FDI inflows is significant on labor generation.
FDI inflows does not have a complimentary long-run relationship with output of the sector.
FDI inflows has a complimentary long-run relationship with labor generation.
There is a very low level of FDI that is obtained in the agricultural sector of Nigeria.
Bottlenecks that lead to high costs of doing business should be removed.
Policies geared towards FDI should be open.
The availability of FDI would help to provide resources which are lacking in the sector.
More FDI should be sought for the agricultural sector.
Focus should be on attracting FDI that seeks to enhance domestic capacity or domestic investment.

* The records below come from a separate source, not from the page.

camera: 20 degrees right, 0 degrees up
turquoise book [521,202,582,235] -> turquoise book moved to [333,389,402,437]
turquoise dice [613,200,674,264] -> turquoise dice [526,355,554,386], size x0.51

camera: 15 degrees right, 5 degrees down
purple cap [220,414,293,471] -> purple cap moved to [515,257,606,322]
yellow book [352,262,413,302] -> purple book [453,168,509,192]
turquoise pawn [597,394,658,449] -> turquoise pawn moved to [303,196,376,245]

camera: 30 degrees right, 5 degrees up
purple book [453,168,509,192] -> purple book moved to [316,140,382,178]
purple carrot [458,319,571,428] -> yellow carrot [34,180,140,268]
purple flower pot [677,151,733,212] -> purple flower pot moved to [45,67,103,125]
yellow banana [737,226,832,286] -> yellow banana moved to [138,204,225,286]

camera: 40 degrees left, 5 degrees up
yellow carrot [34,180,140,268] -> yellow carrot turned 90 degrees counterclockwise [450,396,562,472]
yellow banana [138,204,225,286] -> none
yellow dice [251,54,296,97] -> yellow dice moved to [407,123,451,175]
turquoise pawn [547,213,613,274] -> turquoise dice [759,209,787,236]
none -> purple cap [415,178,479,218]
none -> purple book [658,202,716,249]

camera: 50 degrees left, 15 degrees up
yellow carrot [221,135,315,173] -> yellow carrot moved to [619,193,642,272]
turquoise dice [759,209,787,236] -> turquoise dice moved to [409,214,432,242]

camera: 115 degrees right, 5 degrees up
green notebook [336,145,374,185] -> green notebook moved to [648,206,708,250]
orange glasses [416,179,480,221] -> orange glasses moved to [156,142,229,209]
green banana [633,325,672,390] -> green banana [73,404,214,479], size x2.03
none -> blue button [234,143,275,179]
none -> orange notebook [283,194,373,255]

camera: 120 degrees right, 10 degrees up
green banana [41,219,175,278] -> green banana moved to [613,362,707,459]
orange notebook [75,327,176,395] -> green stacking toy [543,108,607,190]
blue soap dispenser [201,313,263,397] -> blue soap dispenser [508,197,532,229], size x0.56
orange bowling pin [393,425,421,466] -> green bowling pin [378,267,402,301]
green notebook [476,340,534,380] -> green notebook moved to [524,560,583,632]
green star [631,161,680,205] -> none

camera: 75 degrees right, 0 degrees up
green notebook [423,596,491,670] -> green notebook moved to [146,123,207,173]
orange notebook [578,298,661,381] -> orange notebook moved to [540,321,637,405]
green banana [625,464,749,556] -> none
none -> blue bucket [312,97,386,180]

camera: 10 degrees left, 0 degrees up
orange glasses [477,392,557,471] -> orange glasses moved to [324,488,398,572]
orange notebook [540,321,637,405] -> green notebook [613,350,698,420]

FDI that is able to generate spillover effects in the entire value chain of the agricultural sector should be targeted.
Research and development (R & D) institutions such as universities should be better funded so that new innovations can be created.
Overall, government is urged to run agriculture strictly as a business and not as a developmental programme.